- [Task objective] Rewrite the lines of text in the data below as a numbered list, leaving out any blank lines. Do not include the pictures in your answer.

- [Supplied data]

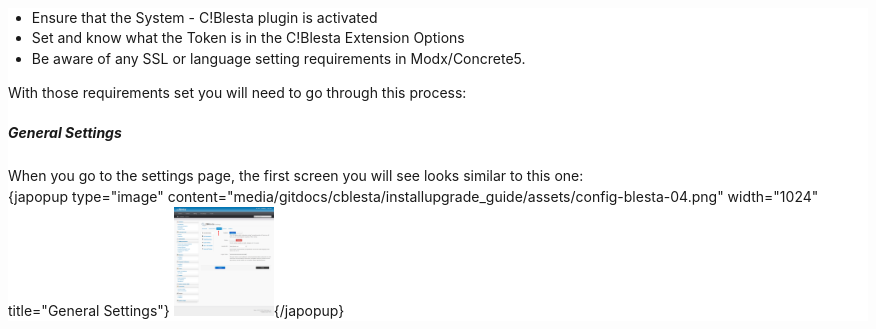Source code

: * Ensure that the System - C!Blesta plugin is activated
* Set and know what the Token is in the C!Blesta Extension Options
* Be aware of any SSL or language setting requirements in Modx/Concrete5.

With those requirements set you will need to go through this process:

##### General Settings

When you go to the settings page, the first screen you will see looks similar to this one:<br />
{japopup type="image" content="media/gitdocs/cblesta/installupgrade_guide/assets/config-blesta-04.png" width="1024" title="General Settings"}
<img src="assets/config-blesta-04.png" width="100px" />{/japopup}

- [Answer below]
1. Source code
2. : * Ensure that the System - C!Blesta plugin is activated
3. * Set and know what the Token is in the C!Blesta Extension Options
4. * Be aware of any SSL or language setting requirements in Modx/Concrete5.
5. With those requirements set you will need to go through this process:
6. ##### General Settings
7. When you go to the settings page, the first screen you will see looks similar to this one:<br />
8. {japopup type="image" content="media/gitdocs/cblesta/installupgrade_guide/assets/config-blesta-04.png" width="1024" title="General Settings"}
9. <img src="assets/config-blesta-04.png" width="100px" />{/japopup}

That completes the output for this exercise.